CUDA - 分别并行减少偶数和奇数的和

Question

I am trying to implement a parallel reduction sum of even and odd number Separately in CUDA. I'm new in CUDA programming and I'm trying so hard but I can't find a solution.

I have for example the array: [5, 8, 0, -6, 2]. And the result need to be [4, 5] (Even: 8+0-6+2=4, Odd: 5=5). But the result of my following code is [8, 5].

I think that my problem is in the notion of "shared" but I do not understand why.
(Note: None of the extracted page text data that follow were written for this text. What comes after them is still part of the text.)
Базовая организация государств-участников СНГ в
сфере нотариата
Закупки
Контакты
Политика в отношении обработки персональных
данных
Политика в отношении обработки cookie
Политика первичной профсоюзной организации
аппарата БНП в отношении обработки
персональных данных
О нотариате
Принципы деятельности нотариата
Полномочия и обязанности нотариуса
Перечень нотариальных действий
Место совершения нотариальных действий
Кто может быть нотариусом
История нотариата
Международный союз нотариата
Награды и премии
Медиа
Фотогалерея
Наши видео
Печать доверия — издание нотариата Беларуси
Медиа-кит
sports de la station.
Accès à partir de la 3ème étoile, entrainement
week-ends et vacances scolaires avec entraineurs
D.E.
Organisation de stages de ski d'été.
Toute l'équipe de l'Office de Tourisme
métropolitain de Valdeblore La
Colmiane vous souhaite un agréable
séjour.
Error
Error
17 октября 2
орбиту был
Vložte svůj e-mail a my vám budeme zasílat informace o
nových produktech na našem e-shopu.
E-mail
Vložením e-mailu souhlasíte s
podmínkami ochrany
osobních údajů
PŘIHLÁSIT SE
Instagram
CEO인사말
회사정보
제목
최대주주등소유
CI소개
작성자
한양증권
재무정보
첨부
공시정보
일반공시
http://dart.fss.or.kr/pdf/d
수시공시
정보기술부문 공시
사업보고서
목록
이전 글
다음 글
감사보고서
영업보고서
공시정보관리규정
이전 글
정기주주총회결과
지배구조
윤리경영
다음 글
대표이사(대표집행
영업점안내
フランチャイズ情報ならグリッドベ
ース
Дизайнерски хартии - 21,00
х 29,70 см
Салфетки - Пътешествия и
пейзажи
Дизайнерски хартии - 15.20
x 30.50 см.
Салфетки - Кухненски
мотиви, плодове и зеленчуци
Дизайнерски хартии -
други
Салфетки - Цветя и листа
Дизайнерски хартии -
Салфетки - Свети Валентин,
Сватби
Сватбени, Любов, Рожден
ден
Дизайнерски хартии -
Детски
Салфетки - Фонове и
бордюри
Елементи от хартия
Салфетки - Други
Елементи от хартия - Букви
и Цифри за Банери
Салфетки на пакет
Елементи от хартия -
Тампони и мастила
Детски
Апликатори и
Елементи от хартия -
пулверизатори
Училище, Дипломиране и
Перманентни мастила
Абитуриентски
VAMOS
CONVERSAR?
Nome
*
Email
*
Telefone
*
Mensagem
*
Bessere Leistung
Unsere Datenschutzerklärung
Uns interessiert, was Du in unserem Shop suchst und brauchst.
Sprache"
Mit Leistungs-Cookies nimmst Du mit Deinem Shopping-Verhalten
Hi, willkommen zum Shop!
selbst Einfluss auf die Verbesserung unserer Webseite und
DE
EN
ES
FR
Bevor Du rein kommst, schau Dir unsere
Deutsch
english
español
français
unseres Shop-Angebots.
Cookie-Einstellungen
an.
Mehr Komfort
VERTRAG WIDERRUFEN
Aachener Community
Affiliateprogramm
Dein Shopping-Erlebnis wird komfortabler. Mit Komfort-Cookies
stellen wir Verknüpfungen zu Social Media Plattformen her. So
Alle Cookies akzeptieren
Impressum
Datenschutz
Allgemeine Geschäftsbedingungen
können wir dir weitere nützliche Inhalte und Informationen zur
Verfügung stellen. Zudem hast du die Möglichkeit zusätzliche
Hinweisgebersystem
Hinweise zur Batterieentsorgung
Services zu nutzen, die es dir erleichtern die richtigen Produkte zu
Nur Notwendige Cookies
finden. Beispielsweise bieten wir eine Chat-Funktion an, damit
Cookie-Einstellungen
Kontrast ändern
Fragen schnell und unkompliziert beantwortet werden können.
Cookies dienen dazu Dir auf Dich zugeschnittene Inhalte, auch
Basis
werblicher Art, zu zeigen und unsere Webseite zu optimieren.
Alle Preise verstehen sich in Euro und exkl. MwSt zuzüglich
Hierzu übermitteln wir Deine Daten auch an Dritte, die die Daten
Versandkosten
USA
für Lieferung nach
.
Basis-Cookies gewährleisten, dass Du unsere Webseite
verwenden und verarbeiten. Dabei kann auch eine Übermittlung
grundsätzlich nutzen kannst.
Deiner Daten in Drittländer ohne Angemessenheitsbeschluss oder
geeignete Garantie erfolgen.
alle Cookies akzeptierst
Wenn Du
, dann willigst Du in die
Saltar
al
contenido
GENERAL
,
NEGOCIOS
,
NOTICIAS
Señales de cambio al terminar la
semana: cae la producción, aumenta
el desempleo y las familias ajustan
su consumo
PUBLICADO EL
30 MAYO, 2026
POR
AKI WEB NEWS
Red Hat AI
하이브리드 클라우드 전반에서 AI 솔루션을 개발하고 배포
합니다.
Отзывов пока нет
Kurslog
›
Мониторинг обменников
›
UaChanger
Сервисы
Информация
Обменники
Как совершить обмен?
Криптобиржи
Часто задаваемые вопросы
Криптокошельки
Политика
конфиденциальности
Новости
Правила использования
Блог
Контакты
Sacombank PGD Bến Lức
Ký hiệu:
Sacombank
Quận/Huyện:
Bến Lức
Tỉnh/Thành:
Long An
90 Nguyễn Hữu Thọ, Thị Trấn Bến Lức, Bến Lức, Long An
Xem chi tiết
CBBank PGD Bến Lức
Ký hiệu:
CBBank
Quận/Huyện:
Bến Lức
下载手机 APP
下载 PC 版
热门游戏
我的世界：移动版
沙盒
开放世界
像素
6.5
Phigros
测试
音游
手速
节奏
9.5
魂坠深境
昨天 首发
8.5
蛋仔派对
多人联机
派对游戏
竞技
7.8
__global__ void sumEvenOdd(int *a, int *b, int N){
    int column = blockIdx.x * blockIdx.x + threadIdx.x;

    __shared__ int s_data[2];

    if (column < N){ 
        if (a[column] % 2 == 0){
            s_data[0] += a[column];
        }
        else{
            s_data[1] += a[column];
        }
        __syncthreads();
        b[0] = s_data[0];
        b[1] = s_data[1];
    }
}

void initArray(int *a, int N){
    for (unsigned int i = 0; i < N; i++){
        a[i] = rand() % 100;
    }
}

void verify_result(int *a, int *b, int N){
    int *verify_b;
    verify_b = (int*)malloc(2 * sizeof(int));
    verify_b[0] = 0;
    verify_b[1] = 0;
    for (unsigned int i = 0; i < N; i++){
        if (a[i] % 2 == 0){
            verify_b[0] += a[i]; 
        }
        else{
            verify_b[1] += a[i];
        }
    }
    for (unsigned int i = 0; i < 2; i++){
        assert(verify_b[i] == b[i]);
    }
}

void printResult(int *a, int *b, int N){
    printf("\n");
    for (unsigned int i = 0; i < N; i++){
        printf("%d, ", a[i]);
    }
    printf("\n");
    for (unsigned int i = 0; i < 2; i++){
        printf("%d, ", b[i]);
    }
}

int main(){
 
    //Array sizes;
    int N = 5;
        
    //Size (in bytes) of matrix
    size_t bytes = N * sizeof(int);

    //Host pointers
    int *a, *b;
    
    // Allocate host memory
    a = (int*)malloc(bytes);
    b = (int*)malloc(2 * sizeof(int));

    // Initialize array
    initArray(a, N);

    // Device pointers
    int *d_a, *d_b;

    // Allocated device memory
    cudaMalloc(&d_a, bytes);
    cudaMalloc(&d_b, 2 * sizeof(int));

    // Copy data to the device
    cudaMemcpy(d_a, a, bytes, cudaMemcpyHostToDevice);

    //Number of threads
    int THREADS = 128;

    //Number of blocks
    int BLOCKS = (N + THREADS - 1) / THREADS;

    // Launch kernel
    sumEvenOdd<<<BLOCKS, THREADS>>>(d_a, d_b, N);
    cudaDeviceSynchronize();

    // Copy back to the host
    cudaMemcpy(b, d_b, 2 * sizeof(int), cudaMemcpyDeviceToHost);

    // Check result
    verify_result(a, b, N);

    printResult(a, b, N);

    return 0;
}

Answer 1

you cannot just use

s_data[1] += a[column];

remember all units are going to execute this line at the same time, and store in the same position, so all threads are storing into s_data at the same time.

instead you should use atomic add

atomicAdd(&s_data[1], a[column]);

and you should also be initializing s_data to zeros.